We drink too much, smoke too much, spend too recklessly, laugh too little, drive too fast, get too angry, stay up too late, get up too tired, read too little, watch TV too much, and pray too seldom. We have multiplied our possessions, but reduced our values. We talk too much, love too seldom, and hate too often.

We've learned how to make a living, but not a life. We've added years to life not life to years. We've been all the way to the moon and back, but have trouble crossing the street to meet a new neighbor. We conquered outer space but not inner space. We've done larger things, but not better things.

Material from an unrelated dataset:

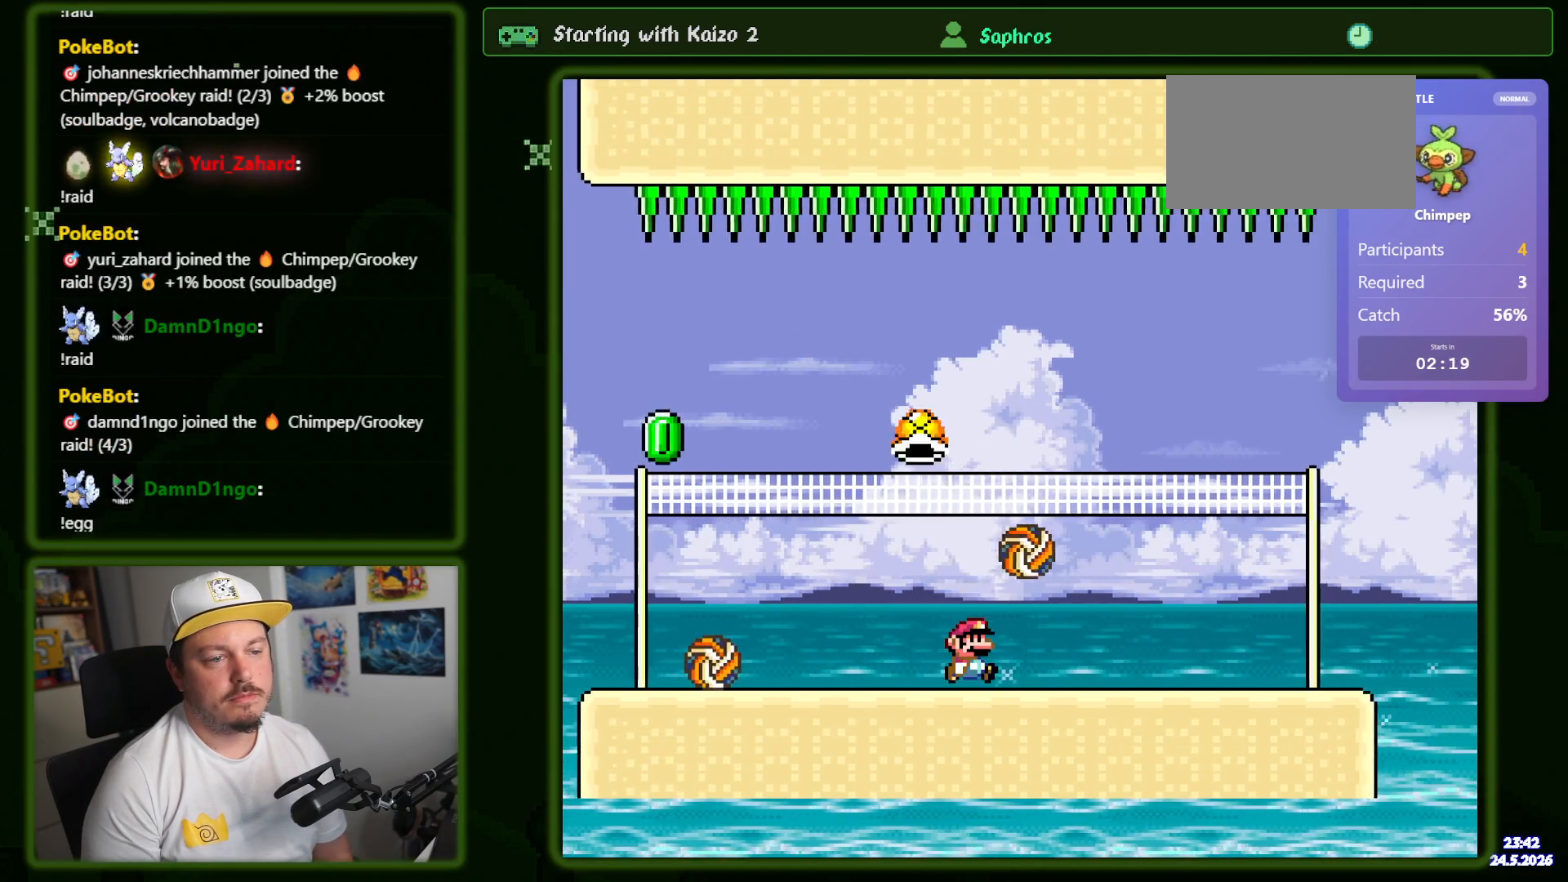
{"buttons": ["Y", "DPAD_RIGHT"], "events": []}
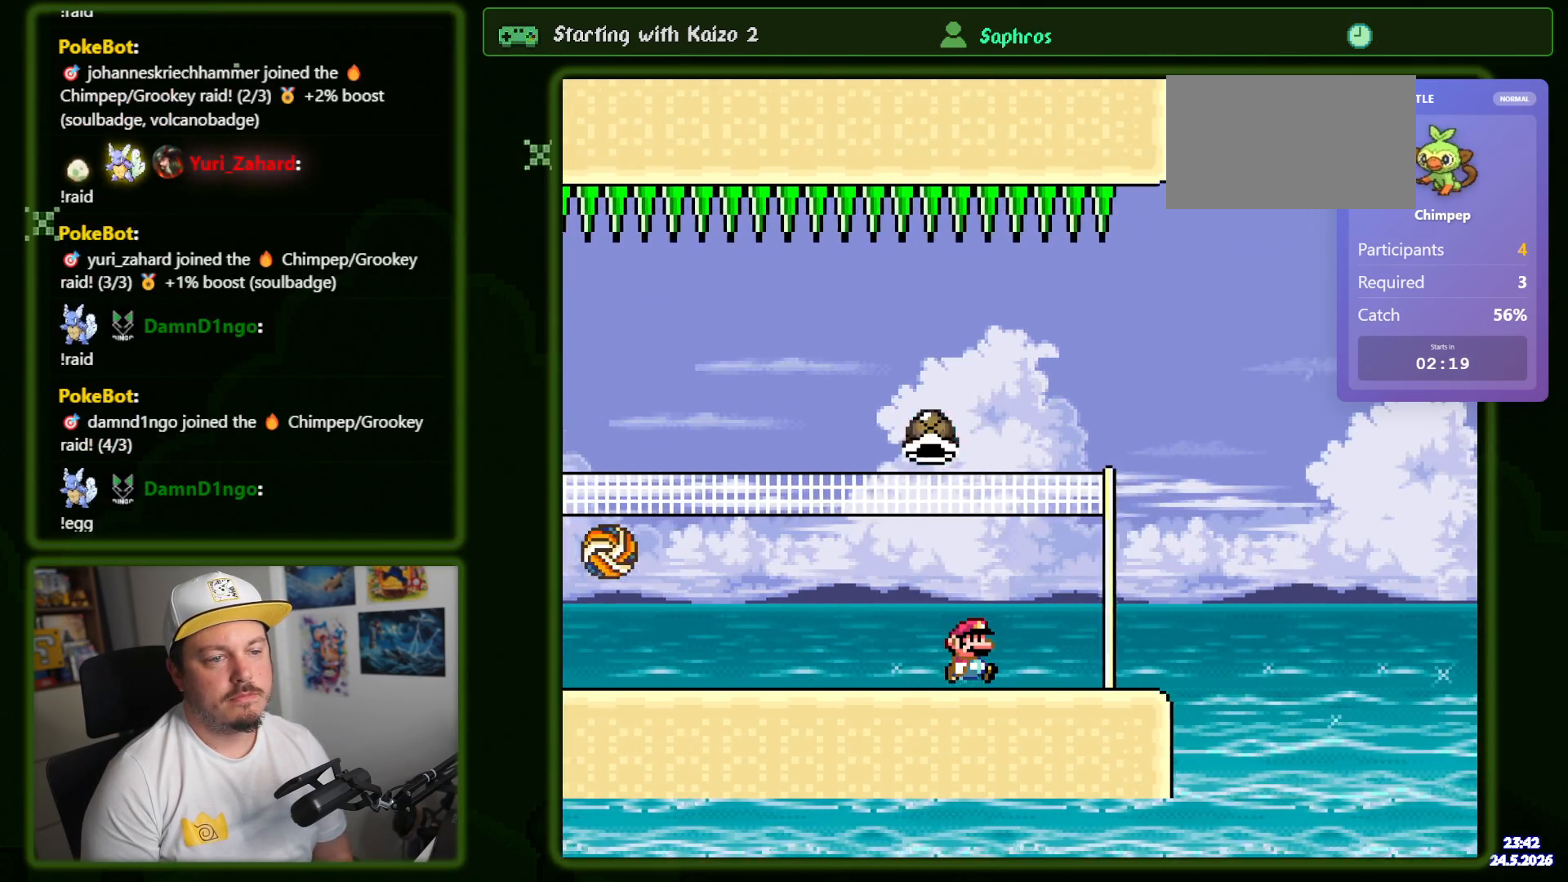
{"buttons": ["Y", "DPAD_RIGHT"], "events": []}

We've cleaned up the air, but polluted the soul. We've conquered the atom, but not our prejudice. We write more, but learn less. We plan more, but accomplish less. We've learned to rush, but not to wait. We build more computers to hold more information, to produce more copies than ever, but we communicate less and less.

These are the times of fast foods and slow digestion, big men and small character, steep profits and shallow relationships. These are the days of two incomes but more divorce, fancier houses, but broken homes...

These are days of quick trips, disposable diapers, throwaway morality, one-night stands, overweight bodies, and pills that do everything from cheer, to quiet, to kill. It is a time when there is much in the showroom window and nothing in the stockroom. A time when technology can bring this letter to you, and a time when you can choose either to share this insight, or to just hit delete.

Remember, spend some time with your loved ones, because they are not going to be around forever. Remember, say a kind word to someone who looks up to you in awe, because that little person soon will grow up and leave your side. Remember, to give a warm hug to the one next to you, because that is the only treasure you can give with your heart and it doesn't cost a cent.

Remember, to say, "I love you" to your partner and your loved ones, but most of all mean it. A kiss and an embrace will mend hurt when it comes from deep inside of you. Remember to hold hands and cherish the moment for someday that person will not be there again. Give time to love, give time to speak, and give time to share the precious thoughts in your mind.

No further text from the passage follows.